In the process of helping to develop the field now known as Age Management Medicine, Dr. Joseph Raffaele has come to see how developments in the science of aging can be clouded with confusion—not only to the public but even to health professionals and the media who report on it. And how that has sometimes led to misperception and bias. Resistance from traditional medicine is part of it, but so are the 21st Century snake oil salesmen who peddle potions and promises on the internet.
Even credible science can be confounding. There are layers of nuance to many research studies that boil down to this simple fact: Everybody—literally every body—is different. We don’t all age the same way. So the take-home message of a given clinical study can be vastly different from one person to the next. But complexity is, in general, not the popular media’s strongest suit. This isn’t a blanket condemnation, just a heads-up. It’s not uncommon for major news outlets to take the results of the same clinical study and report them differently, depending on whose interpretation they choose to give the greatest weight—and put in the headline. That’s when physicians like Dr. Raffaele get phone calls from baffled patients asking what it means and what they should do about it. His answer, of course, depends on that individual’s particular aging process.
Reporting a study’s conclusions in different ways doesn’t necessarily mean one article or another is inaccurate. But when a news source does get a health story wrong—whether totally wrong or just enough—the misinformation has a way of gaining a foothold that can be hard to undo. (Not unlike conspiracy theory mythology.) This is especially true when the news concerns an aspect of the age management approach that is controversial. This can translate into reporting that goes so far to the side of caution that it actually skews the truth and does real harm.
In 2002, the media reported widely on the results of the Women’s Health Initiative study assessing the benefits and risks of hormone replacement therapy in post-menopausal women. The actual findings were highly nuanced, but the message that went out was anything but: Hormone replacement raises the risk of cancer, said the headlines—HRT IS DEAD. Gynecologists across the country yanked their patients off hormones and stopped prescribing it to newly menopausal women—halting a practice that had been routine just the week before. Upon closer examination, however, it was apparent that the broad message didn’t apply to the vast majority of women who would be considering going on hormones. The women in the study were on average much older than those just entering menopause, and so they carried a higher level of risk factors for the adverse events reported.
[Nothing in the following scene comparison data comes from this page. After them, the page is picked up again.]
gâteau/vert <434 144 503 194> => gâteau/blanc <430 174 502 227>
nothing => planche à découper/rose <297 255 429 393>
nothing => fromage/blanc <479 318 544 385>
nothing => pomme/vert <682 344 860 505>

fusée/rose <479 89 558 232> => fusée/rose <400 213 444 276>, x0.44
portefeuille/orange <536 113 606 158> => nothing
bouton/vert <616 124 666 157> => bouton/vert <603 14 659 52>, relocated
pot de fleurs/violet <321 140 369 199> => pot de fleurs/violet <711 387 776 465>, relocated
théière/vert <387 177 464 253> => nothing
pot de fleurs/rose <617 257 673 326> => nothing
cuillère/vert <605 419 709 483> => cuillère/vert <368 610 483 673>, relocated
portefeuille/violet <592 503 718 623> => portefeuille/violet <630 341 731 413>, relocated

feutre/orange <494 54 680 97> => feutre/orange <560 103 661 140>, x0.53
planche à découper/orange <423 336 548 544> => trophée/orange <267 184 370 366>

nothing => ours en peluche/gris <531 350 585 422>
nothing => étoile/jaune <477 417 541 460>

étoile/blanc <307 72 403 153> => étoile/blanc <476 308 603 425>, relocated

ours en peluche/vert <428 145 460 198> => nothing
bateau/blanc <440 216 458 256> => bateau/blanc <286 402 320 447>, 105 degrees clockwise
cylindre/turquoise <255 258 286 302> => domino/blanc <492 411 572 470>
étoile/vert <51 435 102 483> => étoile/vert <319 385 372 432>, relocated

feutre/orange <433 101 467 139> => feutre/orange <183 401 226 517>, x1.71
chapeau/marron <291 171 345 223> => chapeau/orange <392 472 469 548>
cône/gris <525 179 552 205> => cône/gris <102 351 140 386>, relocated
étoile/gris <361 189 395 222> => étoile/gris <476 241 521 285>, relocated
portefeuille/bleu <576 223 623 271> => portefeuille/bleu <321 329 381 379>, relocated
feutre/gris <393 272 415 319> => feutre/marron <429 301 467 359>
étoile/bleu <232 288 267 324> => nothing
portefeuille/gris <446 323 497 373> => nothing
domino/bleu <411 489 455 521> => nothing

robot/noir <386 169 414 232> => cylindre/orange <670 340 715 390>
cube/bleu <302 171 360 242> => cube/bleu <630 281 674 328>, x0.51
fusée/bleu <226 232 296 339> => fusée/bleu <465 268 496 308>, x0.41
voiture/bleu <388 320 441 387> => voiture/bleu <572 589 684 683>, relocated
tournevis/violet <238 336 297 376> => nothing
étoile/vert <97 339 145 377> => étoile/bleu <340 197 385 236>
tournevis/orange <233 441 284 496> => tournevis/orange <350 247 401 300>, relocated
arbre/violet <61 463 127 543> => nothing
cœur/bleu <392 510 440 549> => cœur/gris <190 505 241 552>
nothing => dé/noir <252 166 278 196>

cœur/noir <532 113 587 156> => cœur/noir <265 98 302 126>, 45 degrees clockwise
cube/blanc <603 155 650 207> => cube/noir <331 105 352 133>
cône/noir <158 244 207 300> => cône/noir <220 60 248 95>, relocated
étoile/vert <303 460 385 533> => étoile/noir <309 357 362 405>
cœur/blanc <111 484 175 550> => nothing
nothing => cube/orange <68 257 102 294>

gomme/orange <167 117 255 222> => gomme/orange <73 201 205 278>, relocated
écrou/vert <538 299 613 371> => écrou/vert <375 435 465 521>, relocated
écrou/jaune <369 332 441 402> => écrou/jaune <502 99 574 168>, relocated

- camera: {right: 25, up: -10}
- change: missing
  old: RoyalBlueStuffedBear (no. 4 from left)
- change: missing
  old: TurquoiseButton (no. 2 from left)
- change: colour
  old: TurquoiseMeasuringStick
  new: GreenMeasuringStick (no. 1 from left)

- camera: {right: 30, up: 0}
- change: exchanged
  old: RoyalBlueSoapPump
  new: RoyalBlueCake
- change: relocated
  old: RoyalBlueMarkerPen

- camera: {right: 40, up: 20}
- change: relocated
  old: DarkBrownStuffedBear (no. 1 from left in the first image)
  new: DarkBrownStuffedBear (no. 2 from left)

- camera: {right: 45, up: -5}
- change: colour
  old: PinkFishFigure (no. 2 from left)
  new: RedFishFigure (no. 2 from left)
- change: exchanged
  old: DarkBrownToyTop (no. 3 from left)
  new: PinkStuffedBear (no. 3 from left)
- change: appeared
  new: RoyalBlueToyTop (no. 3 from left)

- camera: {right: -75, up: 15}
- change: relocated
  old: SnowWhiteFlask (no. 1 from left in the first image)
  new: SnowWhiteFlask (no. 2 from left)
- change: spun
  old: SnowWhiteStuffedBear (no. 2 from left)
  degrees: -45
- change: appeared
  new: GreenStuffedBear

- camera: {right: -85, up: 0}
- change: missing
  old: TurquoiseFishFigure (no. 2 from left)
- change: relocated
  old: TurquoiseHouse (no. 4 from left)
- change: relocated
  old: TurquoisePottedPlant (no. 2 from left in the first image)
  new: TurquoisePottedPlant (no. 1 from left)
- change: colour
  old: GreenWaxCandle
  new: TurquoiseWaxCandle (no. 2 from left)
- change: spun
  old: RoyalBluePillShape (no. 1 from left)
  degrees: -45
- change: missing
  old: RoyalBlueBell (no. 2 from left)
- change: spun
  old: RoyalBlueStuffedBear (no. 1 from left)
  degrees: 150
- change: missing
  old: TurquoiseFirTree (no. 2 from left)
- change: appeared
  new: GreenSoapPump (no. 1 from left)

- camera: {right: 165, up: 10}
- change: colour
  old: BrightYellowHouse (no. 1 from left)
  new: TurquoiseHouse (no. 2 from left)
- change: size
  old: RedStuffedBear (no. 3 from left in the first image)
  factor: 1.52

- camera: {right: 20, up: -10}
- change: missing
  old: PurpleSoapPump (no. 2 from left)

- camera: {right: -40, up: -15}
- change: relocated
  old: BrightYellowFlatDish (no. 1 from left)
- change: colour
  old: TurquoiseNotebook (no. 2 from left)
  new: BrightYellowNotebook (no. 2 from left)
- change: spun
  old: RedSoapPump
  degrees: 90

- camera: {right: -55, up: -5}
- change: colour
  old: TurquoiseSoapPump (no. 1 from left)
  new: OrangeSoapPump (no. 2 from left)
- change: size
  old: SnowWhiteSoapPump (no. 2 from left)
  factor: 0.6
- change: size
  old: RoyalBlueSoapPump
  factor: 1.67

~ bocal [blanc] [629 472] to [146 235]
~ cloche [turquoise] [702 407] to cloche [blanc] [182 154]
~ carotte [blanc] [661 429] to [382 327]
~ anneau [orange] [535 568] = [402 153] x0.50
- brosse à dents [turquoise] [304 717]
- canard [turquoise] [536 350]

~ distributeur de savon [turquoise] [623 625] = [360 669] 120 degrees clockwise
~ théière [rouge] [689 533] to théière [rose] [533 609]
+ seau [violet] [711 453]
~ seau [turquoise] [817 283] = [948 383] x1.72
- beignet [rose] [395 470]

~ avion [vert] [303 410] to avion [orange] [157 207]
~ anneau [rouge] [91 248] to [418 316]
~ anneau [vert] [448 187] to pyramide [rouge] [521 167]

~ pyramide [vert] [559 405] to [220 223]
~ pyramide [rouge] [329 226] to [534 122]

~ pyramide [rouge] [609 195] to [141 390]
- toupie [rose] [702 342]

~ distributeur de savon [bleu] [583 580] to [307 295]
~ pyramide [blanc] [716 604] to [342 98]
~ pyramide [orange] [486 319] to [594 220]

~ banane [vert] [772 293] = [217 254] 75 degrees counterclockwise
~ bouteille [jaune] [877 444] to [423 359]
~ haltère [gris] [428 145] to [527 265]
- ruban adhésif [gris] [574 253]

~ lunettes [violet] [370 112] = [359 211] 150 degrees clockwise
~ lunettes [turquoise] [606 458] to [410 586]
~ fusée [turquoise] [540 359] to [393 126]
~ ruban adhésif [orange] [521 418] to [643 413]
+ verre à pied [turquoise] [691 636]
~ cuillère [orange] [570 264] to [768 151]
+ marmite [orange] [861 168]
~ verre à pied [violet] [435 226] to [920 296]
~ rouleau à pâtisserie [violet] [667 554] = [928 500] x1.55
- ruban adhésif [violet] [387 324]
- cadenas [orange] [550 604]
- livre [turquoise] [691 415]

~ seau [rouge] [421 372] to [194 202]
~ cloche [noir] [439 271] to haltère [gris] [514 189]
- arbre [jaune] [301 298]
These risk factors tipped the balance of the risk-benefit equation toward risk—legitimately for older women, but not necessarily for the millions of women thinking about HRT as they entered menopause. But the perception remained: Don’t go on hormones. And it has taken years for that broad and misguided view to be reappraised.
The WHI story may be an extreme example of how media reports that are simplistic, imprecise or otherwise flawed can lead the world astray—and how easily that reporting can be used to further an agenda, even one of good intentions. But it makes clear how much we need voices of reason both inside and outside this fast-developing field.
We make all kinds of cost-benefit decisions every day. How we age is now one of them—and it’s hard to imagine a choice with higher stakes. And therein lies the mission of this website: To be a source of reliable and timely news about developments in the age management arena. To present objective and well-informed assessments of the latest research. And to offer commentary with context—a voice of reason that, we hope, will help demystify this new age in aging.